The Surrey native looked on course for a place in the semi-finals when he took the first set thanks to one break of serve but Greystones lad Fitzgerald, a tennis scholarship student at Indiana’s Notre Dame, didn’t drop a game in the second set and subsequently overwhelmed his opponent in the champions’ tie-break to emerge with a 4-6 6-0 10-0 victory after an hour and 28 minutes.
Ironically, 20-year-old Fitzgerald now faces a semi-final joust against his 18-year-old brother Ciarán, who demolished Donnybrook’s Mike Johnston 6-1 6-1 after an hour and 11 minutes.
The other men’s semi-final will be contested by last year’s runner-up Lazare Kukhalashvili, a Dublin-based Georgian native, and No 2 seed John Morrissey.
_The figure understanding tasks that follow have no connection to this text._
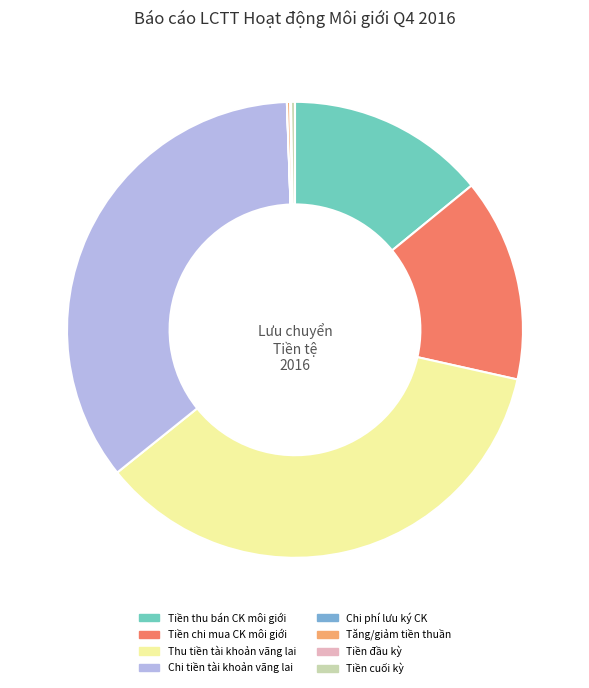

Is Tiền chi mua CK môi giới the majority of the pie?

No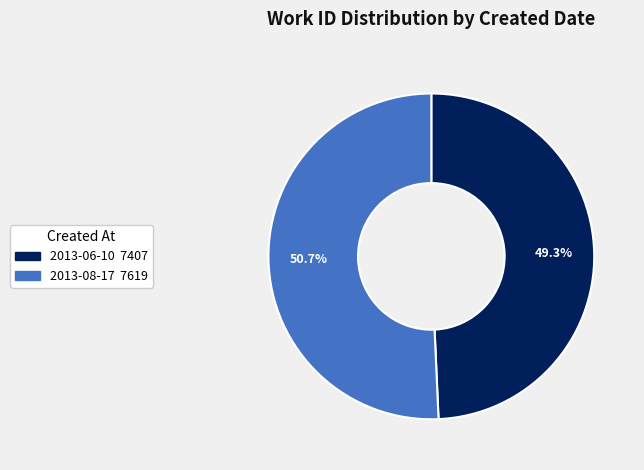

What percentage is the 2013-06-10 slice, to the nearest percent?

49%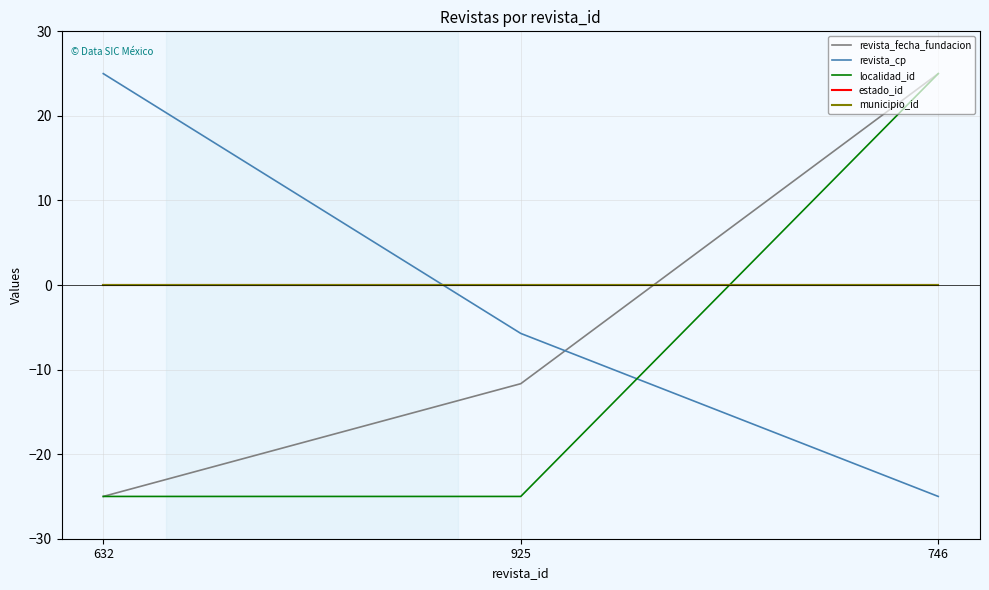

At which label does municipio_id reach its minimum?

632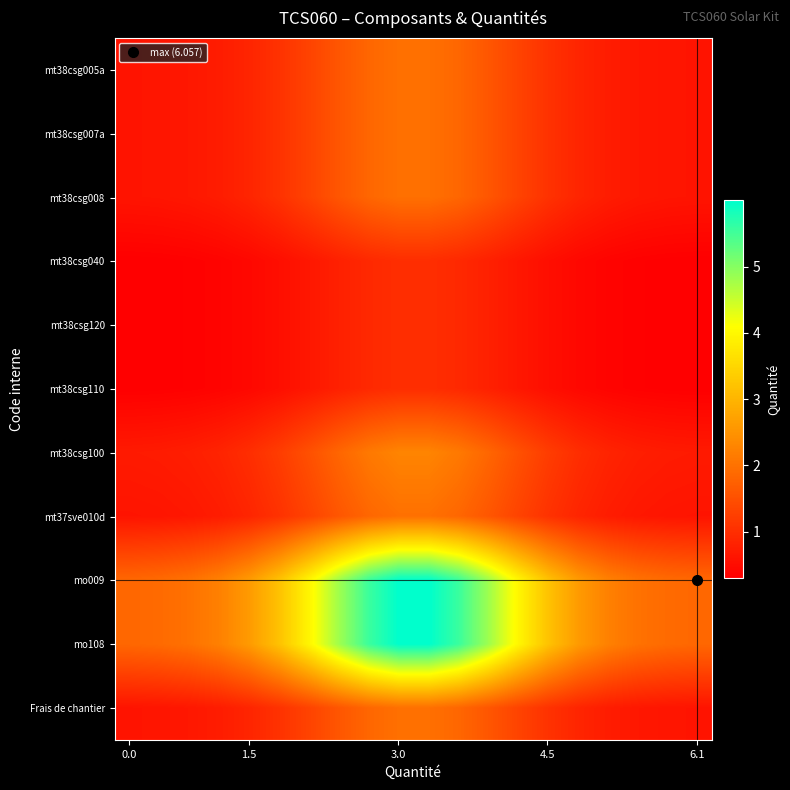

What is the greatest value displayed?

6.0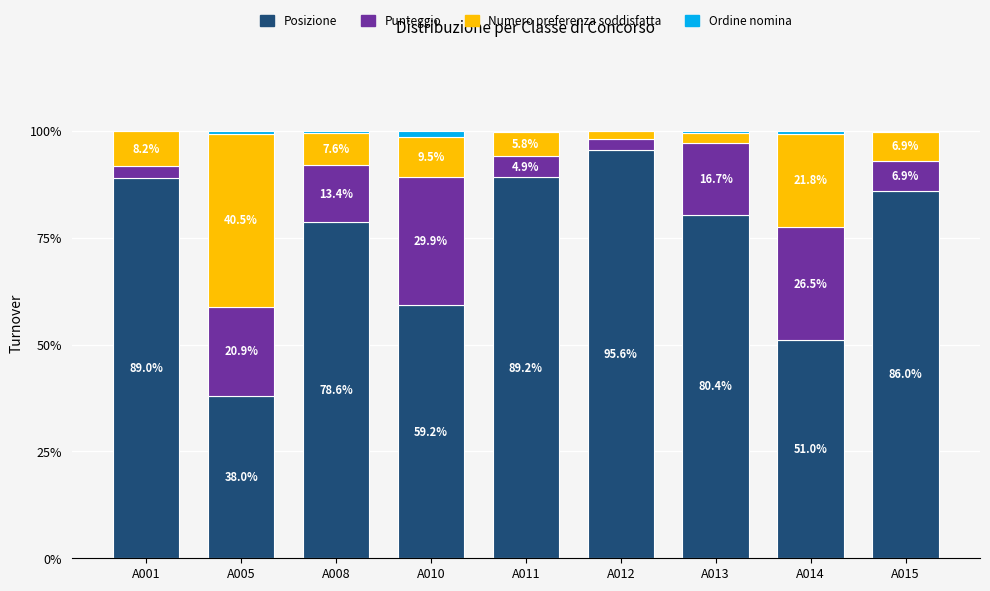

Which category has the highest value in the Posizione series?

A012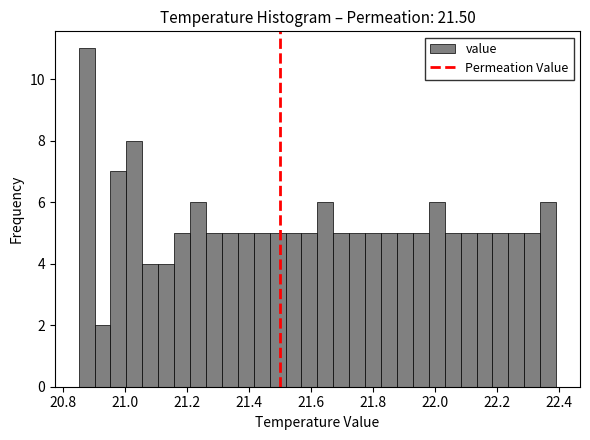

Read against the x-axis, roughly where is the centre of the tallest bar?

20.88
Kukhalashvili accounted for Carlow’s Tommy Murphy 6-1 6-2 after an hour and 15 minutes, and Morrissey, ranked No 30 in the ITF U-18 world rankings this year, overcame fellow Donnybrook club member David O’Hare 6-3 6-2 after an hour and 44 minutes.
In the women’s singles quarter-finals, top seed Rachael Dillon maintained her drive for her second Indoors title on the trot, executing a 6-0 6-0 demolition job on Megan McGreevy from the Newcastle, Co Down club after an hour and five minutes.
However, Fed Cup Dillon was upstaged by No 2 seed Sinead Lohan for the distinction of the shortest women’s match of the night, with the Tramore 15-year-old needing only 52 minutes to see off the challenge of Donnybrook’s Alexandra Drummy 6-0 6-1.
In today’s semi-finals, Dillon, a tennis scholarship student in Tennessee, faces Fed Cup teammate Jenny Claffey, a 6-0 6-1 winner over Mount Pleasant’s Susan McRann, with Lohan taking on Naas’s Gráinne O’Neill, who edged Donnybrook’s Alison Clarke 6-2 7-5.